8 novembre 2020

Suivi gynécologique : il n’y a pas que les gynécologues

Sandrine Petrenko
Temps de lecture : 4 min

Comme de nombreuses personnes on se retrouve souvent confronté à des difficultés pour trouver un médecin qui puisse nous suivre. Il suffit d’avoir déjà vécu un déménagementdans un autre département pour se rendre compte qu’il n’est pas toujours simple de trouver un docteur qui accepte les nouveaux patients.
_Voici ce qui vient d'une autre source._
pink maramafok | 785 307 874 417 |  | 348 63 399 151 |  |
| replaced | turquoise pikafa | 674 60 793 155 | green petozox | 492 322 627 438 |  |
Pour les gynécologues c’est pareil, lorsqu’on veut en changer ou en trouver un·e nouveau·lle on se retrouve souvent confronté à des refus. Sauf qu‘il est régulièrement rappelé que le suivi gynécologique doit avoir lieu au minimum une fois par an. La répartition géographique n’étant pas équitable sur tout le territoire, la recherche d’un·e praticien·ne peut parfois être longue.

Les déserts médicaux

Le désert médical est une zone géographique où il est difficile de trouver du personnel médical. Ci-dessous l’état de la densité des gynécologues en 2018 en France. Les déserts médicaux sont nombreux et la tendance ne va pas en s’améliorant.

Se faire suivre en gynécologie

Pour faire face à cette raréfaction, il est important de rappeler qu’un suivi gynécologique peut tout à fait être réalisé par un·e sage-femme. En effet, dans le cas d’un suivi tout à fait classique (hors pathologie particulière) les sages-femmes sont tout à fait aptes et formé·e·s pour réaliser le suivi gynécologique ainsi que les prescriptions, poses, suivis et retrait de tous les types de contraceptifs.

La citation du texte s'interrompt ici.